European environmentalists and consumer groups have been able to convince their policymakers that this is not just hocus-pocus, airy-fairy talk but a real issue, hurting where it matters most - massive increases in health care costs.
It is, therefore, important that health-conscious Jamaicans pay attention to new European Union (EU) legislation (being described as landmark legislation) for the environmental and health protection of its citizens.
The new legislation, passed last week in the EU, requires safety testing of thousand of chemicals, some of them in commonly-used consumer items; its passing indicates that health officials are paying more serious attention to the link between environmental pollutants and ill-health.
Cancer-causing chemicals
Though the environmental and consumer lobby in Europe believes that the legislation (called REACH - Registration, Evaluation and Authorisation of Chemicals) does not go far enough, it now requires that industry, rather than the regulatory authorities, safety test about 30,000 chemicals, some of them used in paints, cars, clothes, shampoo fragrances, personal care products and in cosmetics used every day by consumers. The new rules, to be phased in from now to 2018, are being imposed on locally-produced (that is within the EU) and on imported consumer items.
The health concern is that some of these chemicals are carcinogenic (that is, they could cause cancer), may be reproductive toxins and can cause changes in genetic material leading to disease. Chemicals that do not pass the safety check will have to undergo further testing and if necessary the producers will have to find safer substitutes.

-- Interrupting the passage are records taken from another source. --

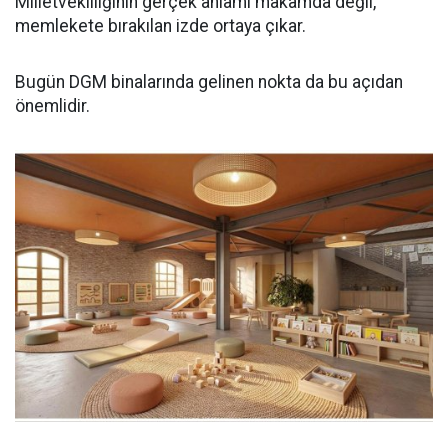
Milletvekilliğinin gerçek anlamı makamda değil,
memlekete bırakılan izde ortaya çıkar.
Bugün DGM binalarında gelinen nokta da bu açıdan
önemlidir.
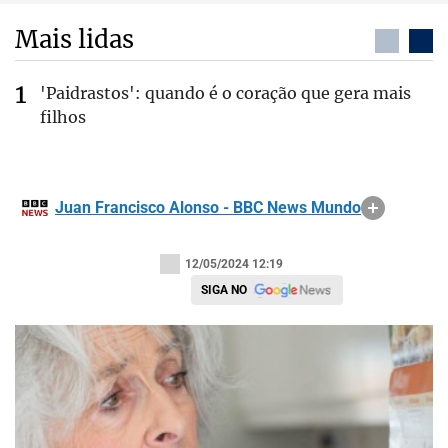
Mais lidas
'Paidrastos': quando é o coração que gera mais
filhos
Juan Francisco Alonso - BBC News Mundo
12/05/2024 12:19
SIGA NO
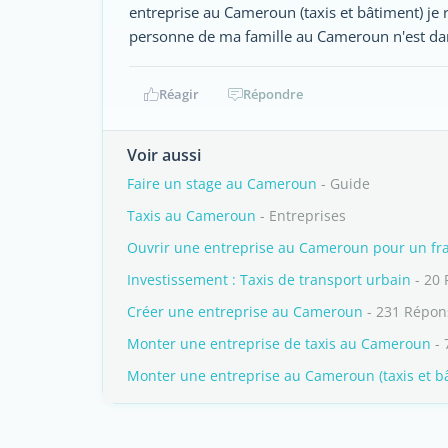
entreprise au Cameroun (taxis et bâtiment) j
personne de ma famille au Cameroun n'est dan
Réagir
Répondre
Voir aussi
Faire un stage au Cameroun
- Guide
Taxis au Cameroun
- Entreprises
Ouvrir une entreprise au Cameroun pour un fr
Investissement : Taxis de transport urbain
- 20
Créer une entreprise au Cameroun
- 231 Répon
Monter une entreprise de taxis au Cameroun
- 
Monter une entreprise au Cameroun (taxis et b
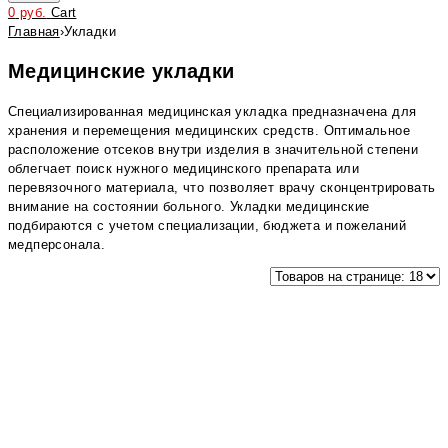
0
руб.
Cart
Главная
›
Укладки
Медицинские укладки
Специализированная медицинская укладка предназначена для
хранения и перемещения медицинских средств. Оптимальное
расположение отсеков внутри изделия в значительной степени
облегчает поиск нужного медицинского препарата или
перевязочного материала, что позволяет врачу сконцентрировать
внимание на состоянии больного. Укладки медицинские
подбираются с учетом специализации, бюджета и пожеланий
медперсонала.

The EU acknowledges the financial burden now being placed on industry to safety test chemicals, but also notes the massive saving in health costs expected over the next 30 years by removing hazardous chemicals (which may contribute to environmental pollution) from consumer products.
Motor vehicle pollutants

This new legislation comes on the heels of the publication of a large study on May 14 (See Health, May 23) by United States-based agencies - the Susan G. Komen for the Cure and Silent Spring Institute identifying 216 chemicals that could cause breast cancer. The researchers identified 73 of these chemicals present in consumer products and another 35 as air pollutants, including those from motor vehicle exhaust systems. Byproducts of drinking water disinfectants were also identified as possible links to cancer development.